Di Albania, 2 wanita menentang negara saat pernikahan di atap gedung

Mereka dinikahkan oleh dua pendeta Inggris.

Tirana, Albania:

Dalam banyak hal, Alba Ahmetaj dan Edlira Mara menjalani kehidupan biasa. Mereka menyisir rambut putri kembar mereka sebelum sekolah dan berkelahi dengan mereka di apartemen pada pagi akhir pekan.
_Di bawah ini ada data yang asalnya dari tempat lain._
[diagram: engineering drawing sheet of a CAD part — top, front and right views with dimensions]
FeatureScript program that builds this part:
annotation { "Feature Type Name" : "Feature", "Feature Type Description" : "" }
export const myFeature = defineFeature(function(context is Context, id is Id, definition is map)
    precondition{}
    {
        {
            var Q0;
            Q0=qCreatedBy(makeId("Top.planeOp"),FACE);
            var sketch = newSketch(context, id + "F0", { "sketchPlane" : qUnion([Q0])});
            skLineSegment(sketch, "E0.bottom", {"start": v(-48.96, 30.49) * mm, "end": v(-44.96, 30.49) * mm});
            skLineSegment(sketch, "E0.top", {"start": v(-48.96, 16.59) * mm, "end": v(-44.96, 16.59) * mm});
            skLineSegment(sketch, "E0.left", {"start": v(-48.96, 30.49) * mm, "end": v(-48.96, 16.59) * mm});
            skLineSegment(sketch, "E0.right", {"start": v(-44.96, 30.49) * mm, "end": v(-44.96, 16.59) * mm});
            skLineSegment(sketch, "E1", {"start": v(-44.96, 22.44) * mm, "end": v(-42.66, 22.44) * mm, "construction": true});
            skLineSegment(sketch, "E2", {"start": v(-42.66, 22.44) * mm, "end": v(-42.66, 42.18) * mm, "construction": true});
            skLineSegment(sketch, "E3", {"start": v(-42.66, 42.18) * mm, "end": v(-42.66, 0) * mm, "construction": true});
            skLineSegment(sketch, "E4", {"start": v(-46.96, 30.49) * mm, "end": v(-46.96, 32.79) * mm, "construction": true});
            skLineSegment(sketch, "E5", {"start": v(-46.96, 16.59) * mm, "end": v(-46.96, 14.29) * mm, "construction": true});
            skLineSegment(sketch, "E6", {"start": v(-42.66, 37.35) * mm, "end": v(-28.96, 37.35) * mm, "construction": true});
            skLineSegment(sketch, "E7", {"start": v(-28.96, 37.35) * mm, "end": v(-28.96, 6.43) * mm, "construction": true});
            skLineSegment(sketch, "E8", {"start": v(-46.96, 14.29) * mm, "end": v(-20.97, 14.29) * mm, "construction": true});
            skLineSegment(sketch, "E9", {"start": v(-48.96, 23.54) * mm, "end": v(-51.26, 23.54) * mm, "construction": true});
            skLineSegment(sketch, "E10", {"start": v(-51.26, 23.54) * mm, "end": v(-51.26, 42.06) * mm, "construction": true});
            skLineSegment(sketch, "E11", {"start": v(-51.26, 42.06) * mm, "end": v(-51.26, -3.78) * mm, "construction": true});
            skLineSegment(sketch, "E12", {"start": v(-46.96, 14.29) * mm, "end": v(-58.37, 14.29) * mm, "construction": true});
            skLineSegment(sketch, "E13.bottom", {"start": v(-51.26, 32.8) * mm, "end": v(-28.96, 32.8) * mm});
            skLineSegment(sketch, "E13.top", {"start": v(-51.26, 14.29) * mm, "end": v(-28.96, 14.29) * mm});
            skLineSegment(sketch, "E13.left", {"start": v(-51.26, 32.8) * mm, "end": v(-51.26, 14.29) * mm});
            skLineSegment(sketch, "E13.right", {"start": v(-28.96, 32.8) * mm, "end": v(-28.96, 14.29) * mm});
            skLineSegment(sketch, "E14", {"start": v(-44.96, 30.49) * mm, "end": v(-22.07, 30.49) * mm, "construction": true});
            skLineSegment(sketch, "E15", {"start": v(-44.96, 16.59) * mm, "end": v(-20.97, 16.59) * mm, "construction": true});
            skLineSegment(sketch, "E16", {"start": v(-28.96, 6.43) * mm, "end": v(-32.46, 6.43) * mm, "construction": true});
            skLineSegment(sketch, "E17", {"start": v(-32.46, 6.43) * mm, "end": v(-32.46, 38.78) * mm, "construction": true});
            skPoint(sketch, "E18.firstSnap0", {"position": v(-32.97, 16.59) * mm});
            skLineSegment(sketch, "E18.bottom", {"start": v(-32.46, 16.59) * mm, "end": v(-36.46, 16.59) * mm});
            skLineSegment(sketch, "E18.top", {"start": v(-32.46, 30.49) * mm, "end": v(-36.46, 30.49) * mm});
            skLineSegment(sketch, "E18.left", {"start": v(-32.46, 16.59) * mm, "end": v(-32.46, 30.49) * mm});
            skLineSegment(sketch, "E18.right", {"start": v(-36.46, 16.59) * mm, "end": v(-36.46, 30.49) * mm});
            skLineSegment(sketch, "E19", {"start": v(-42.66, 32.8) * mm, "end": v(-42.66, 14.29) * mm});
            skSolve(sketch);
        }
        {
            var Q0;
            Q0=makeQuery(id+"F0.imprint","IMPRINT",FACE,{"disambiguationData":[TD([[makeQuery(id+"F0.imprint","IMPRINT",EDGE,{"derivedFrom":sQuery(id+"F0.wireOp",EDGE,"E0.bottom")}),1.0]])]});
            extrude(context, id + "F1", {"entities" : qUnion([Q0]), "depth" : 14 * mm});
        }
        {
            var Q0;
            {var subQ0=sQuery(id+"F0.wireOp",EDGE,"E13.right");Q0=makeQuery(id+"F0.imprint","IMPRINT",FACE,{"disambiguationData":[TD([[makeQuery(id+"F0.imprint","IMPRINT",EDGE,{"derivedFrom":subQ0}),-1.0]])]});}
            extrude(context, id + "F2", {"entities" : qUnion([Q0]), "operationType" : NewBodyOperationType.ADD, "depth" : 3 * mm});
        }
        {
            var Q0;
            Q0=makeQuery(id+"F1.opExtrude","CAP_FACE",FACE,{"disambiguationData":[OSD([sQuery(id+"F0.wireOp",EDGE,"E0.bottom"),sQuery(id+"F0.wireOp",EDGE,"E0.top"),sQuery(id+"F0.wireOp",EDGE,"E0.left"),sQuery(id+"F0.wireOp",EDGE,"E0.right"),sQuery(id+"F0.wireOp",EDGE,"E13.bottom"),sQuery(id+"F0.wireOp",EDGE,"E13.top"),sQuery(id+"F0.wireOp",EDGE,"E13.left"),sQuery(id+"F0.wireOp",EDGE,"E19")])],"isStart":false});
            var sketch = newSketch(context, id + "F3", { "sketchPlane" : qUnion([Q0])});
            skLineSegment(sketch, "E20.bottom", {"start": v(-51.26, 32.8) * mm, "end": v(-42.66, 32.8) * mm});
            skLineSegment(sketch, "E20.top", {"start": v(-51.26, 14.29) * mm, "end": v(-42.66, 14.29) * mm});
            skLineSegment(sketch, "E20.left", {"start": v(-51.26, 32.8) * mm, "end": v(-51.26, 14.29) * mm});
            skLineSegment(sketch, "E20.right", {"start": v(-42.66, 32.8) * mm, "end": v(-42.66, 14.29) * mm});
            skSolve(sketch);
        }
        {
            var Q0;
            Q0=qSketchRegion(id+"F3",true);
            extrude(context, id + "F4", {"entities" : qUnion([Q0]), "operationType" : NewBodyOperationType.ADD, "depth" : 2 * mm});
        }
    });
Mereka memiliki tato lengan yang serasi untuk memperingati 14 tahun mereka bersama.

Namun dalam perjuangan mereka untuk diperlakukan seperti keluarga lainnya, pasangan lesbian melakukan sesuatu yang luar biasa.
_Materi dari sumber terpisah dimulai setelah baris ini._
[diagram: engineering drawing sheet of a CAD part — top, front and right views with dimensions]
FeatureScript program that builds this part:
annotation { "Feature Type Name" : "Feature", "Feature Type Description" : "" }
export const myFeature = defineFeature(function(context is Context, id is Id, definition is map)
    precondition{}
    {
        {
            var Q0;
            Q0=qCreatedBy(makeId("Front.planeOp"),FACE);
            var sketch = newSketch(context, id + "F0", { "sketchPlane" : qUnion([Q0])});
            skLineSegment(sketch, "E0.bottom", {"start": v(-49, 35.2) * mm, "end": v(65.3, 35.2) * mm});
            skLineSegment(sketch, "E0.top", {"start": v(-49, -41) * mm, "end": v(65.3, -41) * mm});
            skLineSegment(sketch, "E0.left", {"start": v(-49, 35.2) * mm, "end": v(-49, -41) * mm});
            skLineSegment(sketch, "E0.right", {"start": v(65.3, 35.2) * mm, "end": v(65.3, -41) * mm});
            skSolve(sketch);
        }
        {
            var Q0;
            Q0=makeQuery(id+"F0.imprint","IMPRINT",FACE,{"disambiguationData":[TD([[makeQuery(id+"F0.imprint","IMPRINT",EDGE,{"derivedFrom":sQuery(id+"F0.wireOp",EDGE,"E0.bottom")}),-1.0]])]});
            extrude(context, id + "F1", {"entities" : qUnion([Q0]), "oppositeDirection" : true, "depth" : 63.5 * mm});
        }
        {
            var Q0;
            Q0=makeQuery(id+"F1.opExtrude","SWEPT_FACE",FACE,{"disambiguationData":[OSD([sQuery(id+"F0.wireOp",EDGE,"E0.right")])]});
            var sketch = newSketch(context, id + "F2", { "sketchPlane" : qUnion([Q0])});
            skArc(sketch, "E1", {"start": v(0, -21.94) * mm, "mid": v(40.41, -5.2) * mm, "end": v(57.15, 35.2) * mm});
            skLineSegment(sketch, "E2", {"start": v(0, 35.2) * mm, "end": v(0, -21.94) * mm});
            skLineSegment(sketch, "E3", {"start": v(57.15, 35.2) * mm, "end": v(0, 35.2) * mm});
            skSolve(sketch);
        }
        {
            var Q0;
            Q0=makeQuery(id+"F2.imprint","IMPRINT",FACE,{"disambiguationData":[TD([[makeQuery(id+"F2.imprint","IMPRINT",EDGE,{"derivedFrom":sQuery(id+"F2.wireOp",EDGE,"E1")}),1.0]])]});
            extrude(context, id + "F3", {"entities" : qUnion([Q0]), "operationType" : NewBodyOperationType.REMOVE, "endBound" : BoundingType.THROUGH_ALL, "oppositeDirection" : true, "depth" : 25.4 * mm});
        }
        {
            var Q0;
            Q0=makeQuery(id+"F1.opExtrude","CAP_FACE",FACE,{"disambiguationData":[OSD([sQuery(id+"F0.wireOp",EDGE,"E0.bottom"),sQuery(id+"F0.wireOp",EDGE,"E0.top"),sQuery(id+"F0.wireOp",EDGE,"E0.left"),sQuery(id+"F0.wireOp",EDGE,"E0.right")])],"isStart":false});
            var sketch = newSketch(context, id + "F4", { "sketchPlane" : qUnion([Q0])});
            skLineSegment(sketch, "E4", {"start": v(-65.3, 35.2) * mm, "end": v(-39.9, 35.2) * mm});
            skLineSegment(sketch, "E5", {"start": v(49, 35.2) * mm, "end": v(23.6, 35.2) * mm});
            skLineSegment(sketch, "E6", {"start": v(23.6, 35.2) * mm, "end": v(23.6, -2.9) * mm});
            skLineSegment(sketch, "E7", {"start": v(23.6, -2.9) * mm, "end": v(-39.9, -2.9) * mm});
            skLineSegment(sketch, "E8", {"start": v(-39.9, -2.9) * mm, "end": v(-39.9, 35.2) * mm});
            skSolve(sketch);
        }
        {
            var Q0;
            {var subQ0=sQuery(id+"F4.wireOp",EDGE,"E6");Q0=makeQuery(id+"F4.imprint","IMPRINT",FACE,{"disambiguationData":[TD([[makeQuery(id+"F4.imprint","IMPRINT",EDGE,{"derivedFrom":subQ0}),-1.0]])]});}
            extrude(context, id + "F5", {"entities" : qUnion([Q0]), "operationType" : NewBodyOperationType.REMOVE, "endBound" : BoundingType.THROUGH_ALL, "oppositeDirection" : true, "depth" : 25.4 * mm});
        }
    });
Saat senja hari Minggu, 19 Mei, teman-teman bersorak saat mereka berdiri di atap kantor walikota di pusat kota Tirana, berciuman, bertukar cincin dan menikah.

Pernikahan mereka tidak diakui oleh negara – hukum Albania tidak mengakui perkawinan sipil sesama jenis. Hal ini memicu kemarahan dari kelompok sayap kanan dan komunitas agama yang berkuasa.

Namun bagi Alba dan Edlira, itu adalah ekspresi cinta sejati, seruan untuk kesetaraan dan, sejauh yang mereka tahu, pernikahan pertama di negara Balkan yang mayoritas penduduknya Muslim.

“Ada dua orang yang sedang jatuh cinta… dan kini mereka mengakhirinya dengan upacara yang indah ini,” kata Edlira usai pernikahan. “Masyarakat tidak akan pernah siap… Apa maksudnya? Bahwa aku tidak bisa hidup?

Meskipun sebagian besar negara di Eropa Barat telah mengalami kemajuan menuju kesetaraan pernikahan, pemerintah di sebagian besar negara di Eropa Tengah dan Timur menentang perubahan tersebut.

Di Albania, agama dilarang selama setengah abad pada masa komunisme. Saat ini, negara ini terkenal dengan toleransi di kalangan umat Islam, Katolik, dan Kristen Ortodoks. Denominasi-denominasi ini bersatu dalam menentang pernikahan sesama jenis.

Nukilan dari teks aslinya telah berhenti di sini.